Bu açıklamadan sonra Ahmet Kaya isimli “Apo’yu özledik...” diyen arabeskçinin ödül hak ettiğini düşünebilir misiniz? Tercih tamamen politik...
Bu ödülün dağıtımındaki özensizliğe, art niyete, vurdumduymazlığa başka örnekler de verebilirim. Şimdilik geçiyoruz ve Yağmur Tunalı’nın açıklamalarını aktarmaya devam ediyoruz.

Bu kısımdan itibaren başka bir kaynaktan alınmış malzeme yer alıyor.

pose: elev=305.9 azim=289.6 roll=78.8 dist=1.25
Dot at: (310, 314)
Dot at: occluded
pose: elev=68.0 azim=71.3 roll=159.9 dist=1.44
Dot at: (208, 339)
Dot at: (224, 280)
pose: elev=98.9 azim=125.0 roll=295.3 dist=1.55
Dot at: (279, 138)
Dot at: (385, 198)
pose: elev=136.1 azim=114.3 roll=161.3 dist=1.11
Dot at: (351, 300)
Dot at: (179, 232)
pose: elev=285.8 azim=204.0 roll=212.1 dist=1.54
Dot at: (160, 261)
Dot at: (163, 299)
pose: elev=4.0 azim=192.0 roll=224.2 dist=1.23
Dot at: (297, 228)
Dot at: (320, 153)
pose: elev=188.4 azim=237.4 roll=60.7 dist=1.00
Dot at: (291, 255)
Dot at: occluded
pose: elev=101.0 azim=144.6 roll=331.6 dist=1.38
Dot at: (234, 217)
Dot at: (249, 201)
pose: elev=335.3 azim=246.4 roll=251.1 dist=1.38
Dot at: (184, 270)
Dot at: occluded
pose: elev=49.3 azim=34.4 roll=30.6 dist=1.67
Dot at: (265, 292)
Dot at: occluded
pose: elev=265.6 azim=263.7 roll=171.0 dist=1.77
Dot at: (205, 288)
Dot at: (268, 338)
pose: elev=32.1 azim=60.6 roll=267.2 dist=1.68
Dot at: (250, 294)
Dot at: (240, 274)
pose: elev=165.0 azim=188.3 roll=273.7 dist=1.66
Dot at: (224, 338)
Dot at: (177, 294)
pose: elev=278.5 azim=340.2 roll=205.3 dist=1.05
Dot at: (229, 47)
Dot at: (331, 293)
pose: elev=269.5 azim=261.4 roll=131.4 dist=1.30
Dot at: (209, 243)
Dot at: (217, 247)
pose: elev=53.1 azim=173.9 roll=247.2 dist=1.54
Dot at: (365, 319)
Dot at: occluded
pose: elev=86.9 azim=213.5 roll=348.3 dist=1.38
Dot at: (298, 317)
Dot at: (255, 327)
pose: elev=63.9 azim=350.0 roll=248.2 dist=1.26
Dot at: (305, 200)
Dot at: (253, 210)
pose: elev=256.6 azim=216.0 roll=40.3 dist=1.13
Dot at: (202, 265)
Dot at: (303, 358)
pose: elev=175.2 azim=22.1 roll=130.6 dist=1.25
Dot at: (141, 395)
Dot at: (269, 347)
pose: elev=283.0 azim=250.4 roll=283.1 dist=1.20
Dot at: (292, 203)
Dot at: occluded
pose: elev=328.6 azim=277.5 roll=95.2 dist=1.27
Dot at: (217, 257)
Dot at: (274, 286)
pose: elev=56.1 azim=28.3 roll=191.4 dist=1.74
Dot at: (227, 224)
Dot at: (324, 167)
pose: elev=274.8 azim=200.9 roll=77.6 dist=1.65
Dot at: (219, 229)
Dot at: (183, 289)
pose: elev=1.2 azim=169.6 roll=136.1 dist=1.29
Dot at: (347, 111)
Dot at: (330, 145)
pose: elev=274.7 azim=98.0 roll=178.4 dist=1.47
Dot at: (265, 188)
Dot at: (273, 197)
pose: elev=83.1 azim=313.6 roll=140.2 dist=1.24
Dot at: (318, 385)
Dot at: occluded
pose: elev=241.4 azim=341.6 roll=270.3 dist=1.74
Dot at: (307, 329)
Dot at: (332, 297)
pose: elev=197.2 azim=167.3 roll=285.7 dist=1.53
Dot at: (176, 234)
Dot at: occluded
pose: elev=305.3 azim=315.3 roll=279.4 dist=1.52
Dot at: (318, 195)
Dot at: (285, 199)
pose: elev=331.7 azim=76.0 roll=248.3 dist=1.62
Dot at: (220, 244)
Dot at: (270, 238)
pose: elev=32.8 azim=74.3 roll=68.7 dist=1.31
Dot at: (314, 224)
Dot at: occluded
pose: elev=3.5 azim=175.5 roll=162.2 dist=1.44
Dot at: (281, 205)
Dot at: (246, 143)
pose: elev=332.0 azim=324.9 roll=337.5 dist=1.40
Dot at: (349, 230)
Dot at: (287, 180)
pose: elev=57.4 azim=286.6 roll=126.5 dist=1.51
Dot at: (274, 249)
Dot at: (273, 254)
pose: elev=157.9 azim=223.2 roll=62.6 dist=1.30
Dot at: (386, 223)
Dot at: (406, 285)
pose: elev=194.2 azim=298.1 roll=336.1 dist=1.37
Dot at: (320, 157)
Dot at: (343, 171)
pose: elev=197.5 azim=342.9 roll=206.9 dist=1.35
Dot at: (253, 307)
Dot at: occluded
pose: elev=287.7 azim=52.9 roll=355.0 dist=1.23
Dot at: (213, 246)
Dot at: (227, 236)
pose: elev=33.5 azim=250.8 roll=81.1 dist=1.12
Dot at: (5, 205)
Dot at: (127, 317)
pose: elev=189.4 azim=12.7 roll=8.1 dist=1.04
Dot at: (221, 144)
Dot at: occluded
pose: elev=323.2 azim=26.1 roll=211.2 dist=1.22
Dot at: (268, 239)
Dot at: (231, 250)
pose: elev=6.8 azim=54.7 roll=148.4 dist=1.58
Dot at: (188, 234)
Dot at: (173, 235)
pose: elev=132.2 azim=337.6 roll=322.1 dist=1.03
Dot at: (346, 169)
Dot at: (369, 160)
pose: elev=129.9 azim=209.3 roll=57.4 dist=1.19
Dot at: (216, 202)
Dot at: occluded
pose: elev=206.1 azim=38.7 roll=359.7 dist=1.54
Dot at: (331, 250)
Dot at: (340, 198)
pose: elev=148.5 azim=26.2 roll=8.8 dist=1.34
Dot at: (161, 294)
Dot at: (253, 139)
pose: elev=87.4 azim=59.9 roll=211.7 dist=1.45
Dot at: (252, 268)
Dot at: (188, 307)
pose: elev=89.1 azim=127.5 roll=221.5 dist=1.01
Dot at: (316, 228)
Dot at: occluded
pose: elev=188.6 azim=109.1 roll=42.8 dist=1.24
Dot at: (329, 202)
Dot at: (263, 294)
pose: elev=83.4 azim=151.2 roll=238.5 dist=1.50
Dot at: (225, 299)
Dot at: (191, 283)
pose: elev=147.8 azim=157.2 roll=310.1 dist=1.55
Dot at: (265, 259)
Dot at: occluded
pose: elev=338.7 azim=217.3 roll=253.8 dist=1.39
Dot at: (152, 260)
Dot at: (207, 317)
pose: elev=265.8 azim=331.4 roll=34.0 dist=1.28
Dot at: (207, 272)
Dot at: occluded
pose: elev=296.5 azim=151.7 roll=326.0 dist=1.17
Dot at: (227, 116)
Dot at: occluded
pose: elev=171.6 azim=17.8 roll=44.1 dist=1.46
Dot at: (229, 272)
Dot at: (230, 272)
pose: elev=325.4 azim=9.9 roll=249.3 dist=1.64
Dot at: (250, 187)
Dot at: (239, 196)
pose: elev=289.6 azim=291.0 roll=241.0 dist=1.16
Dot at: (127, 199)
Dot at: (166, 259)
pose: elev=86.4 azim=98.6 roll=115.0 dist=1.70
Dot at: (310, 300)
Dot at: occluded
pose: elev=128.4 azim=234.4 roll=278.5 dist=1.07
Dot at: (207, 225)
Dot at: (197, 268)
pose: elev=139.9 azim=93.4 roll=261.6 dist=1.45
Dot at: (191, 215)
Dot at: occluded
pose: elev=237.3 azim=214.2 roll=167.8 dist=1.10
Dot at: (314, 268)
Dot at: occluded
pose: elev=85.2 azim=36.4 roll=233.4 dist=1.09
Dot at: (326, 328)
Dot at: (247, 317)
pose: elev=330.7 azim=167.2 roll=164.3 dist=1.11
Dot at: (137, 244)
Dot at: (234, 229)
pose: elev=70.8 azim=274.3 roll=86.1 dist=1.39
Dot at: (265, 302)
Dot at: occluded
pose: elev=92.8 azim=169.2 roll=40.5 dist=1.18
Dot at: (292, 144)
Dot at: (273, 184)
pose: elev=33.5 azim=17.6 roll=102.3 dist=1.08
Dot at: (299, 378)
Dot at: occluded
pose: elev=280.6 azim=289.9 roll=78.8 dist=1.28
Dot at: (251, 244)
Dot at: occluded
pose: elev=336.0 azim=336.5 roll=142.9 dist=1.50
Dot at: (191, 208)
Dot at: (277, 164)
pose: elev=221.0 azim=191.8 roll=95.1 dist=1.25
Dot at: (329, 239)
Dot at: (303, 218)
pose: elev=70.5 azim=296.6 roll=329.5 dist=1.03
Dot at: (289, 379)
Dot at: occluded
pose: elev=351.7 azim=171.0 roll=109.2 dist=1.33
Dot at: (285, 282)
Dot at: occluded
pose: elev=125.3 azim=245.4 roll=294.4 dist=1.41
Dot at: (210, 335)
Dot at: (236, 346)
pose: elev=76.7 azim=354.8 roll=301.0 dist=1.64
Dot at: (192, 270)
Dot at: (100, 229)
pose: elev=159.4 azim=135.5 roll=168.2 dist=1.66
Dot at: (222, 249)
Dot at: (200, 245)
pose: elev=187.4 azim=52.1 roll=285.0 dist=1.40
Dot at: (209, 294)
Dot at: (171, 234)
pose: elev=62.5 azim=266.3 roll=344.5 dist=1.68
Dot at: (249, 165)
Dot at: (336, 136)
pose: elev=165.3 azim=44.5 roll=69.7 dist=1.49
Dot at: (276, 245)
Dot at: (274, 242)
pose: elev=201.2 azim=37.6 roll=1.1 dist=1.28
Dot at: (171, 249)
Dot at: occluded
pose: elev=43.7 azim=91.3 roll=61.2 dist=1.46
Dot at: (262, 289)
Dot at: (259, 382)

Y. Tunalı, “Siyaseten gerekli olsa bile sanatla ilgilenenleri kahredecek böyle bir tercihte bulunulamaz. Ölçü bu kadar kaçırılmaz. Sanat adına en az itiraz görecek bir isim seçilir. Yoksa da sanat ve ödül kirletilmez.” dedikten şunları söylüyor:
“Bu meselenin esasına inmezsek, daha pek çok böyle düşüklükler yaşarız. Son yıllarda birkaç kere yazdım: Maalesef sağın her kesiminde kültür sanat meselelerine ilgisizlik noktasına varan bir değersizlik ve itibarsızlık vardır. Galiba, İslamcı grupların karne notu diğerlerinden daha düşüktür. Bu konu üzerinde ısrarla durmak lazımdır. Sanata giremeyenlerin sanata düşmanlık etmeleri de, böyle gafletleri de kaçınılmazdır.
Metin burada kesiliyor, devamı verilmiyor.